Policy turmoil and fiscal deficits weigh on U.S. currency
The U.S. dollar just logged its worst start to a year since Richard Nixon ended the gold standard in 1971. Through June, the greenback fell 10.7% against global currencies — the steepest first-half drop since 1973 — hitting its lowest level since February 2022. And with economic and political pressures mounting, analysts say the path ahead remains rocky.
Policy volatility, deficit expansion, and uncertainty over Federal Reserve action are all contributing to downward pressure. “You’re running massive deficits, alienating allies, and creating plenty of negative catalysts,” said Art Hogan, chief market strategist at B. Riley Wealth Management. “Once momentum turns, it’s hard to stop.”
Trump tariffs and Fed cuts complicate outlook
President Donald Trump’s tariff regime has been a central source of volatility. While a temporary pause and softer-than-expected rates sparked a short-lived dollar rebound in April, the broader trend has been persistent weakness.
That’s despite a resilient stock market. With over 40% of S&P 500 revenue generated internationally, a weaker dollar actually benefits U.S. multinationals by making exports cheaper.
However, the decline in the dollar has reignited concerns about American exceptionalism and reserve currency status. The U.S. deficit is on track to hit $2 trillion this year, with public debt nearing $30 trillion. If global confidence in U.S. assets fades, that could trigger deeper problems for both equities and bonds.
Gold, central banks, and foreign reserves
Global central banks are responding by stockpiling gold at the fastest pace since 1979. The World Gold Council reported monthly purchases of 24 tons, as countries hedge against U.S. debt risk and inflation.

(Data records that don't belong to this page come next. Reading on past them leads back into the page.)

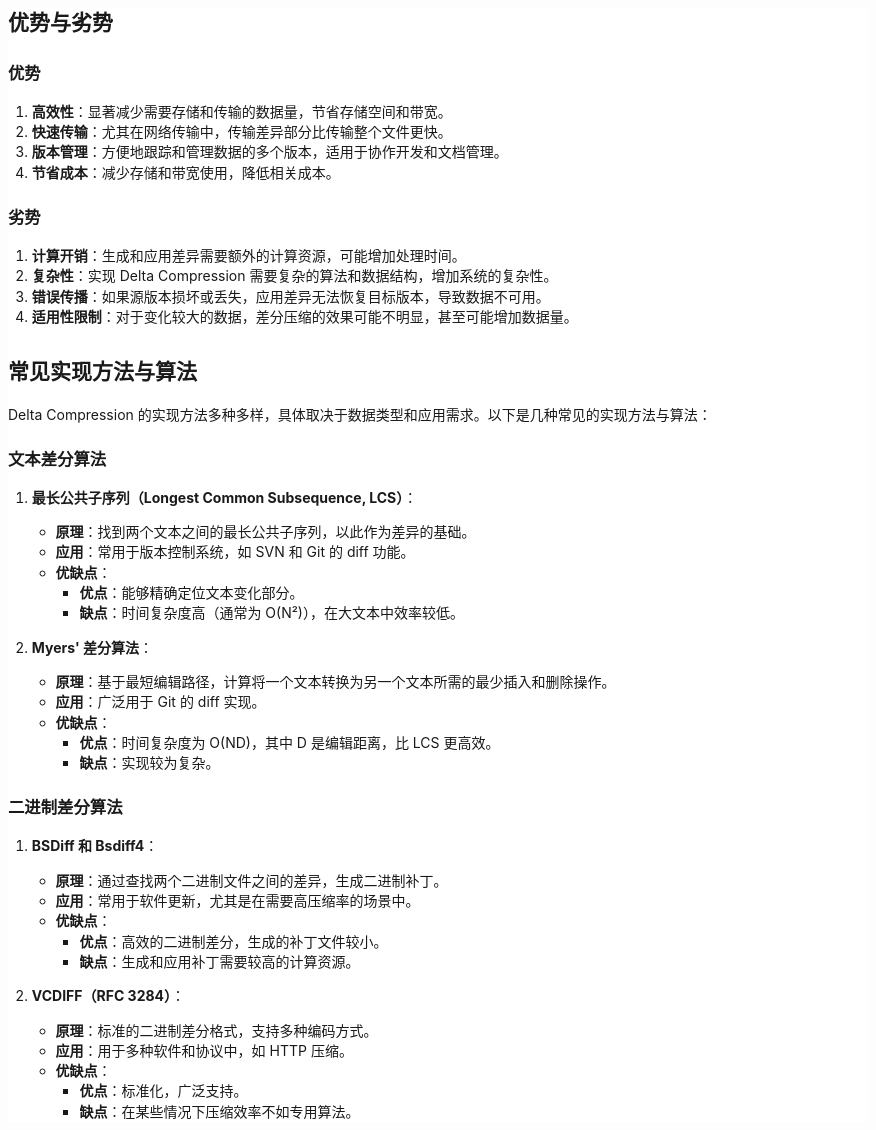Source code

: ## 优势与劣势

### 优势

1. **高效性**：显著减少需要存储和传输的数据量，节省存储空间和带宽。
2. **快速传输**：尤其在网络传输中，传输差异部分比传输整个文件更快。
3. **版本管理**：方便地跟踪和管理数据的多个版本，适用于协作开发和文档管理。
4. **节省成本**：减少存储和带宽使用，降低相关成本。

### 劣势

1. **计算开销**：生成和应用差异需要额外的计算资源，可能增加处理时间。
2. **复杂性**：实现 Delta Compression 需要复杂的算法和数据结构，增加系统的复杂性。
3. **错误传播**：如果源版本损坏或丢失，应用差异无法恢复目标版本，导致数据不可用。
4. **适用性限制**：对于变化较大的数据，差分压缩的效果可能不明显，甚至可能增加数据量。

## 常见实现方法与算法

Delta Compression 的实现方法多种多样，具体取决于数据类型和应用需求。以下是几种常见的实现方法与算法：

### 文本差分算法

1. **最长公共子序列（Longest Common Subsequence, LCS）**：

   - **原理**：找到两个文本之间的最长公共子序列，以此作为差异的基础。
   - **应用**：常用于版本控制系统，如 SVN 和 Git 的 diff 功能。
   - **优缺点**：
     - **优点**：能够精确定位文本变化部分。
     - **缺点**：时间复杂度高（通常为 O(N²)），在大文本中效率较低。

2. **Myers' 差分算法**：
   - **原理**：基于最短编辑路径，计算将一个文本转换为另一个文本所需的最少插入和删除操作。
   - **应用**：广泛用于 Git 的 diff 实现。
   - **优缺点**：
     - **优点**：时间复杂度为 O(ND)，其中 D 是编辑距离，比 LCS 更高效。
     - **缺点**：实现较为复杂。

### 二进制差分算法

1. **BSDiff 和 Bsdiff4**：

   - **原理**：通过查找两个二进制文件之间的差异，生成二进制补丁。
   - **应用**：常用于软件更新，尤其是在需要高压缩率的场景中。
   - **优缺点**：
     - **优点**：高效的二进制差分，生成的补丁文件较小。
     - **缺点**：生成和应用补丁需要较高的计算资源。

2. **VCDIFF（RFC 3284）**：
   - **原理**：标准的二进制差分格式，支持多种编码方式。
   - **应用**：用于多种软件和协议中，如 HTTP 压缩。
   - **优缺点**：
     - **优点**：标准化，广泛支持。
     - **缺点**：在某些情况下压缩效率不如专用算法。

“We think central banks are diversifying reserves and reducing reliance on the dollar,” said Lawson Winder of Bank of America. TS Lombard echoed the bearish tone, maintaining a short position on the greenback and calling it “the gift that keeps on giving.”
Meanwhile, Trump’s criticism of the Fed and vocal support for a weaker dollar add to investor caution. Rate cuts expected later this year could further sap demand for the currency, though prior easing in 2024 saw yields and the dollar rise simultaneously.
Is a reversal possible?
Despite the gloom, not everyone is betting against the greenback. Capital Economics’ Thomas Matthews said recent stock market gains reflect renewed confidence in U.S. assets. Wells Fargo analysts argue fears of dollar irrelevance are exaggerated.
“The dollar remains the linchpin of global finance,” wrote Wells Fargo strategist Jennifer Timmerman, citing deep liquidity, rule of law, and institutional strength. “A global shift away from the dollar would be slow and difficult.”
Treasury Secretary Scott Bessent called the fluctuations “not out of the ordinary,” though rising yields on Treasurys suggest markets remain wary. Hogan summed it up: “Technically, we may be overdone on the downside. But fundamentally, there’s still plenty to be concerned about.”